This Russian miniature takes François Gérard’s portrait of Tsar Alexander I (1777 – 1825) as a model. The full-length format displayed in this miniature, in contrast to the more typical bust, has enabled the artist to capture Alexander’s ceremonial uniform in its entirety. The Tsar’s black coat has a gold-figured red collar and gold epaulettes. He holds a plumed cap in his right hand; in his left, he holds a pair of white gloves and a rapier with a silver handle and tassel. The blue moiré sash and silver, blue and red chest-star symbolise his allegiance to the Russian Order of St Andrew, Patron Saint of Russia. Gérard’s original is held by the Musee National du Chateau de Malmaison, Rueil-Malmaison, France.

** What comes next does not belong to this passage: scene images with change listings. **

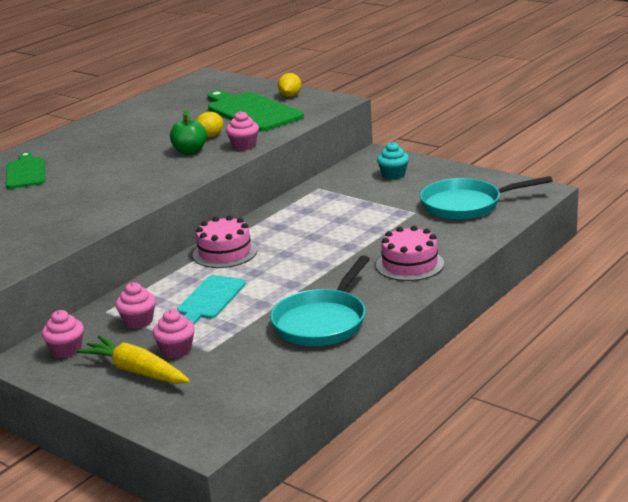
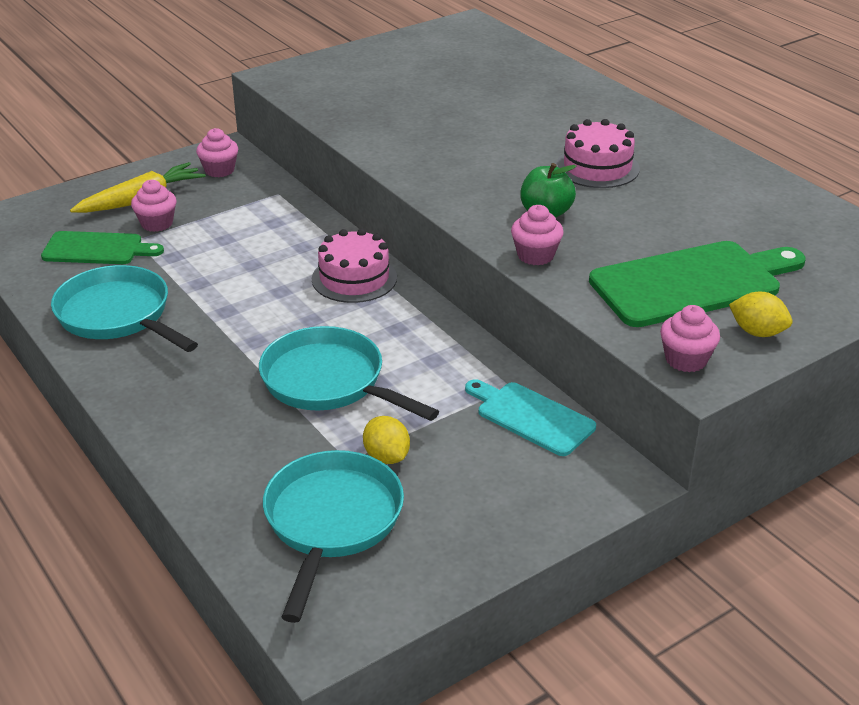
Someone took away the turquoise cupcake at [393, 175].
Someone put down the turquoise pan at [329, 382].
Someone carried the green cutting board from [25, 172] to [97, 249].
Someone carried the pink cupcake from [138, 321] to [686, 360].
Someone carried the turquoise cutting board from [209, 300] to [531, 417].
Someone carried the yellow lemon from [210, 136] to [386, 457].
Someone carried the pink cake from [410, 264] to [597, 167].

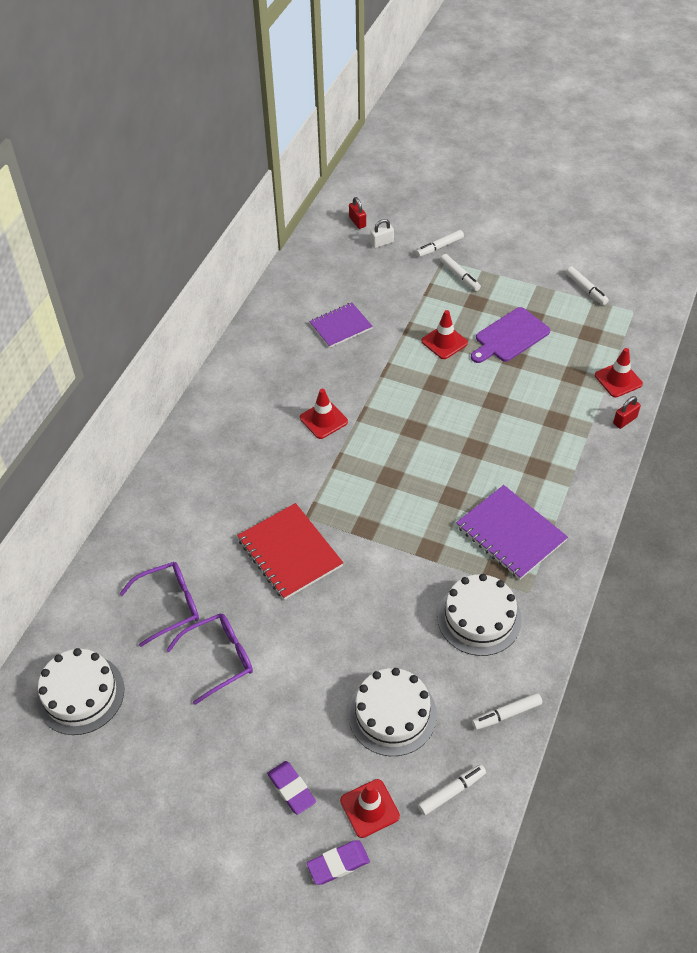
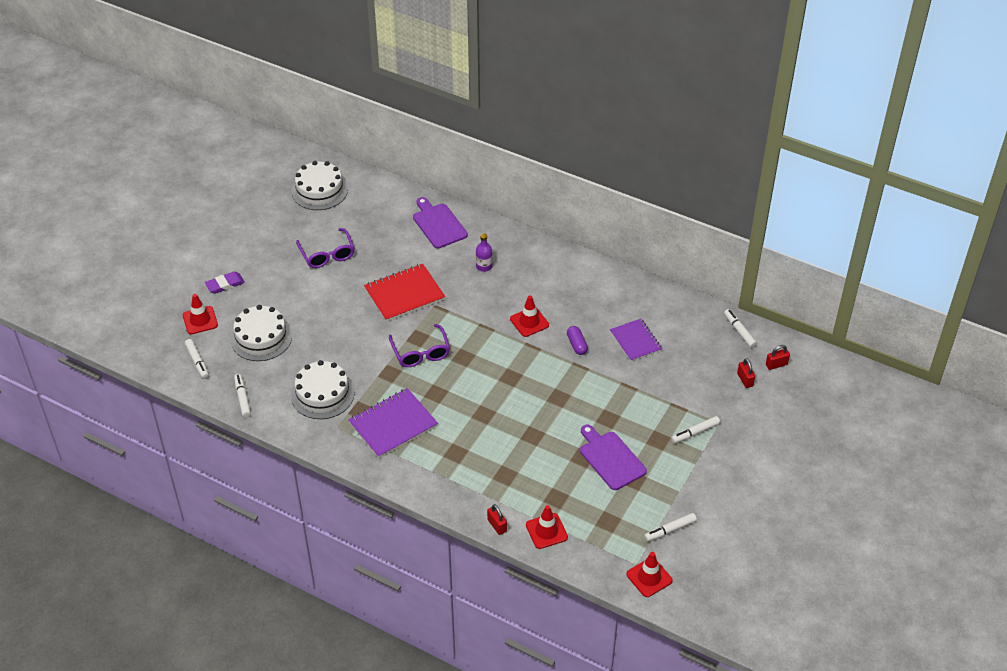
Someone took away the purple eraser at [338, 864].
Someone put down the purple cutting board at [438, 224].
Someone put down the purple bottle at [484, 266].
Someone put down the purple capsule at [577, 345].
Someone carried the purple glasses from [169, 605] to [421, 352].
Someone carried the white marker from [439, 247] to [739, 331].
Someone carried the red traffic cone from [444, 342] to [649, 577].
Someone repainted the white padlock at [382, 243], which became the red padlock at [745, 380].

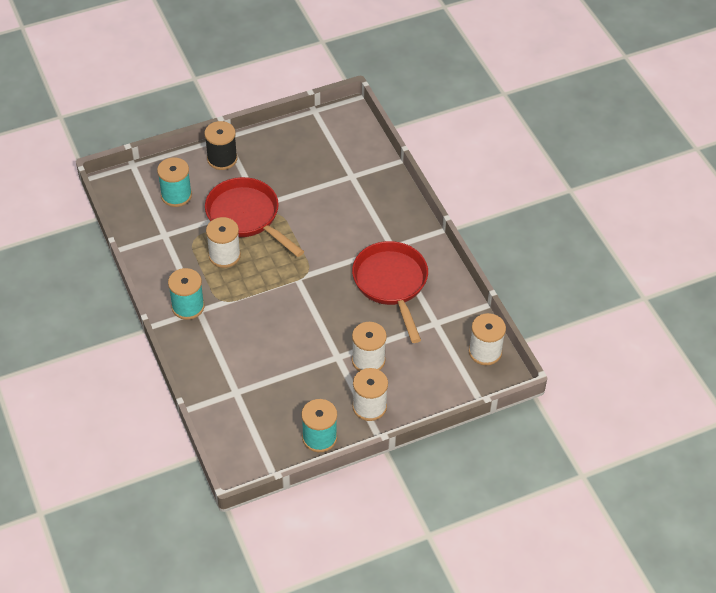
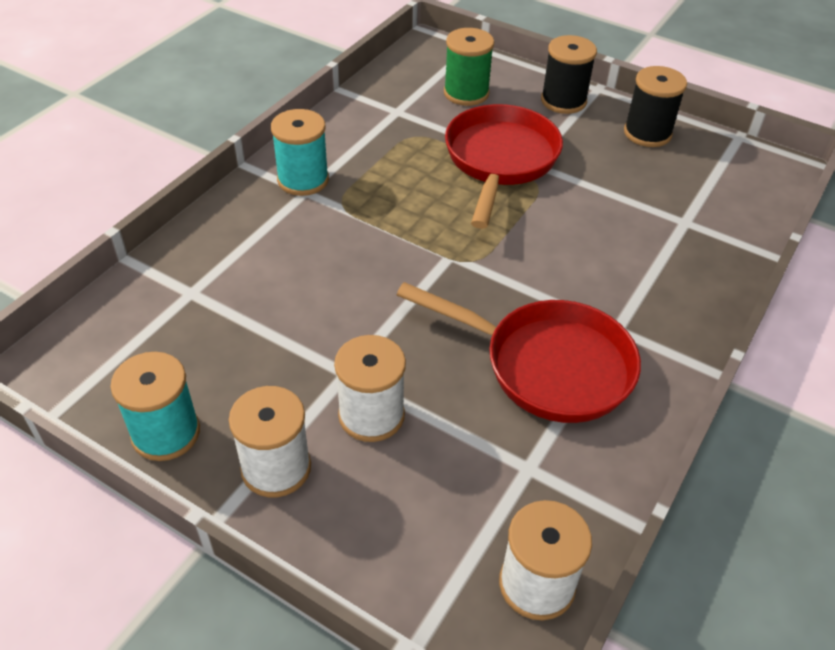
Someone took away the white spool at [224, 255].
Someone put down the black spool at [647, 133].
Someone repainted the turquoise spool at [176, 195], which became the green spool at [466, 93].
Someone rotated the red pan at [391, 284] by 75 degrees clockwise.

Tsar Alexander I was born in St Petersburg in 1777, and was the eldest son of Grand Duke Paul Petroich. His grandmother, Catherine the Great, took great interest in Alexander’s education, ensuring that he received a firm military training while encouraging in him a liberal, cosmopolitan outlook. He became Tsar in 1801, aged 23, following the death of his father. Though Alexander once described himself as ‘crushed beneath the terrible burden of a crown’, he nevertheless proved an effective reformer and moderniser who decentralised governmental power and relaxed censorship. His most significant achievement, however, was military. In 1812 he repelled Napoleon from Russia; two years later, he rode his army into Paris.
The dramatic setting of this miniature belies its size. Surrounded by a cloudscape shot through with blue patches of the sky, it places the Tsar firmly outdoors, in the natural world: a determined leader of the Russian people.